**TEXTE SOURCE:**
-------
Aussi, entre les «menaces pour la sécurité des collaborateurs» et les «perturbations dans les approvisionnements nécessaires pour faire fonctionner l'usine et distribuer ses produits», la filiale locale de Lafarge a tenté d'amadouer les diverses «factions armées» qui contrôlaient ou tentaient de contrôler les zones autour de la cimenterie.

Elle a «remis des fonds à des tierces parties afin de trouver des arrangements avec un certain nombre de ces groupes armés, dont des tiers visés par des sanctions», détaille LafargeHolcim.

Etat islamique

Une enquête interne «n'a pas pu établir avec certitude quels étaient les destinataires ultimes des fonds au-delà des tierces parties concernées», note le groupe. «J'attends les conclusions définitives (de l'enquête interne, ndlr). Je ne ferai aucun compromis et prendrai alors les mesures qui s'imposent», a promis Eric Olsen, président du directoire du groupe, dans un entretien au quotidien français Le Figaro, à paraître vendredi.

Selon le journal Le Monde, qui avait révélé l'affaire en juin, ces arrangements ont profité à l'organisation État islamique (EI). Le quotidien indiquait que Lafarge avait missionné un intermédiaire pour obtenir de l'EI des laissez-passer pour ses employés aux checkpoints. Le siège de Lafarge à Paris était au courant de ces efforts, selon Le Monde.

Le journal a aussi évoqué un laissez-passer estampillé du tampon de l'EI, permettant aux camions de circuler pour approvisionner le site, et laissant supposer le paiement de taxes. Il a également mentionné l'intervention d'intermédiaires et de négociants visant à vendre au cimentier du pétrole raffiné par l'EI. L'organisation djihadiste, avait fini par prendre le contrôle du site en septembre 2014.
-------
**ENTRÉES RÉPERTORIÉES:**
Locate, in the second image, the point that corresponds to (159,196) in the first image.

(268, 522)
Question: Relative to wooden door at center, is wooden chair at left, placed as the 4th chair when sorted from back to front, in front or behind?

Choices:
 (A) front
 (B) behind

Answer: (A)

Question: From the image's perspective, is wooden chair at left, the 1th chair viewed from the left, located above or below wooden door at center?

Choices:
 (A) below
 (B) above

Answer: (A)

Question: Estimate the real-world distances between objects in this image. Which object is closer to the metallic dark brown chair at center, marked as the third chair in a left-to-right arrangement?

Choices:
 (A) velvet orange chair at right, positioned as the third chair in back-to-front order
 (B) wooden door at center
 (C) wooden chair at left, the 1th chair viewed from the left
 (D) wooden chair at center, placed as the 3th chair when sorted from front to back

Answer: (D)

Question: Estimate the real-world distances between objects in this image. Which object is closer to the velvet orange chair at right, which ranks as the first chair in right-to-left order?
-------
**TÂCHES À RÉALISER:**
A – Relevez tous les noms d'entreprises, de journaux et d'organisations cités dans le texte source.
B – D'après le texte source, répondez brièvement :
(i) En quel mois Le Monde a-t-il révélé l'affaire ?
(ii) Quel poste occupe Eric Olsen ?
(iii) À quelle date l'organisation djihadiste a-t-elle pris le contrôle du site ?

**RÉPONSES PAR TÂCHE:**
A –
Lafarge
LafargeHolcim
Le Figaro
Le Monde
État islamique (EI)

B –
(i) En juin.
(ii) Président du directoire du groupe.
(iii) En septembre 2014.